In relation to its foreign assets, BOJ, for very important reasons, buys FX from either the GOJ or the financial system, or borrows from the International Monetary Fund (IMF). Holdings of these foreign currency assets are important for Jamaica in the event of a shock that reduces her ability to earn foreign currency. The country's reserves are there to support critical purchases of supplies from abroad. They are also important to ensure that the GOJ can meet its external debt obligations without interruption and, finally, they underwrite relative stability in the foreign exchange market in the context of temporary gaps or disjuncture between receipts and payments of foreign currency by the private economy.
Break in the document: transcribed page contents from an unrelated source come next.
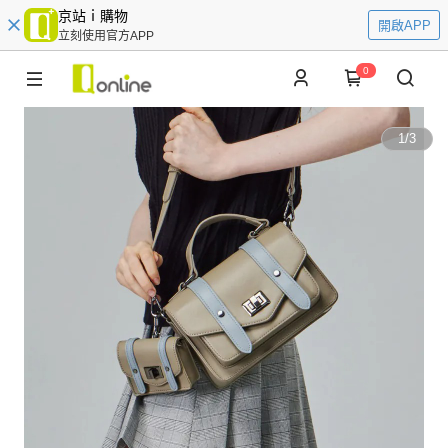
京站ｉ購物
開啟APP
立刻使用官方APP
0
1
/
3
BOJ's liabilities (both FX and JMD denominated) arise in the normal course of its business of conducting open market operations.
The next issue to clarify is why has the BOJ started to make profits whereas before it was making losses. The answer is partly found in the fact that BOJ's interest-earning assets have been growing over time, which I have explained above. The other part of the answer lies in the fact that interest rates on the bank's liabilities have fallen significantly over the past ten years. This reduction reflects the impact of several factors. First, in the context of the bank's de-facto adoption of an inflation targeting regime and the fact that inflation has been contained, we have been able to reduce the interest rate on our policy instruments progressively over the past ten years to historic lows. Secondly, in years past, large fiscal deficits and an overdependence by the GOJ on borrowing created an economic environment that necessitated high interest rates to maintain economic stability. Better fiscal discipline in recent years, reflected in a notable debt reduction, has therefore set the preconditions for BOJ to aggressively reduce interest rates.
WHAT WILL HAPPEN IN THE FUTURE?
The original Bank of Jamaica law stated that BOJ profits should be turned over to Government, and that, conversely, when BOJ makes a loss, the Government must cover that loss. Going forward, the amended Bank of Jamaica Act has significantly changed the regime under which BOJ will make dividend payments to the GOJ. In this new regime, BOJ's relationship with the Government will be guided by the level of its capital in relation to its “monetary liabilities”. If BOJ's capital to monetary liability ratio (or CMLR) is above certain prescribed levels, the BOJ will pay stipulated portions of its previous year's profits (or more technically its distributable earnings) to the GOJ. If the CMLR is below another prescribed level, however, the GOJ will be required to recapitalise the bank to attain a minimum capital to monetary liability ratio of 3 per cent by providing it with marketable securities. In the context of this new regime, it is not very likely that a large dividend payment such as the one made on April 1, 2021 will flow to the GOJ over the next few years. Notwithstanding, once the statutory conditions allow, the BOJ will continue to make distributions to the GOJ from time to time.